As we celebrate our Wabash community this Homecoming week, it seems that our customs may not be quite as etched in stone as we believe. Many of our returning alumni remind us just how different – and often gentler – our current traditions are. All Wabash traditions change and have changed, and our evolving standards constitute somewhat of their own tradition. Perhaps the very act of revisiting Wabash traditions has become a Wabash tradition itself.
For greek life, change is clearly in the air. As we documented last week, FIJI national has moved away from pledgeship, though the Wabash chapter may pursue a four-day abbreviated pledgeship. But FIJI is not alone; nationally, Sigma Alpha Epsilon and Zeta Beta Tau have both formally ended pledgeship in recent years. With rush numbers on the decline nationwide, and with greek life abuses and tragedies in major headlines, we seem to be in the midst of a national reckoning and redesign of what fraternities can offer. While some of the most egregious examples of the need for change have occurred in fraternities far from our campus, overreach and misconduct are not strangers to Wabash living units. We all know the stories. This year alone, we have seen far too much physical violence and harm over the Senior Bench and certain ballcaps. When fights break out on the Mall, it appears that our Homecoming traditions are dividing us far more than they are uniting us. How, in the name of tradition and brotherhood, can the current Homecoming dynamics stay the same?

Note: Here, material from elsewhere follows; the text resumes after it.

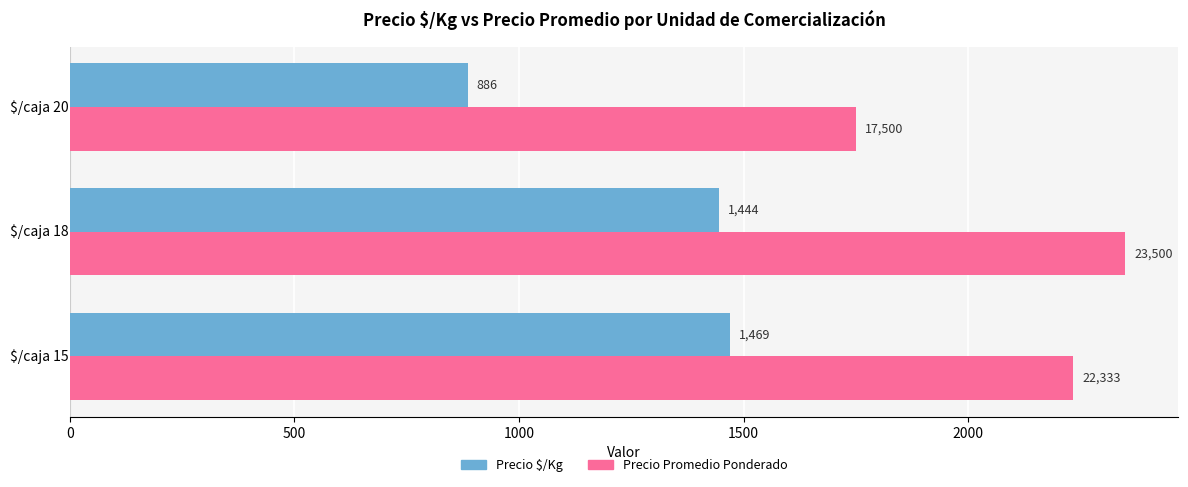

What is the minimum value shown in the chart?

886.0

Regardless of our feelings on the merits of pledgeship or current Homecoming customs, it seems that changes are coming. If freshmen cannot be required to participate in activities that upperclassmen are not involved in, how exactly can fraternities require new brothers to spend each night chanting the Fight Song endlessly? As we look to the future, as we try to anticipate the coming tide before it reaches Crawfordsville, we find it critical to discuss competing visions for how Homecoming might adapt. One option, of course, could be a system of winks and nods, where we all refer to Homecoming events as voluntary, but we still expect all freshmen to participate. This is the vision of minimal change. Freshmen would still spend each night together–yes, bonding as a class, but also losing an incredibly-busy week to Homecoming events. We could facially satisfy greek life changes while adapting only our rhetoric.
Is another vision possible? Could a hypothetical pledge-less Homecoming strengthen ties between fraternity classes, and not just within a single class? In such a Homecoming, each living unit could field a team of brothers from all class years, brothers working together to build floats, recite chants, and battle over the Fight Song in a shared celebration of what it means to be a Wabash man. As an Editorial Staff, we are by no means advocating for any specific changes. Rather, we hope to spark a campus-wide conversation in the continued evolution of our sacred traditions. And now is certainly the time for this conversation. As the era of pledgeship changes, students and administration need to imagine our shared horizon together.
It’s up to the entire Wabash community to decide the future vision we want–and which traditions best embody the Wabash ethos.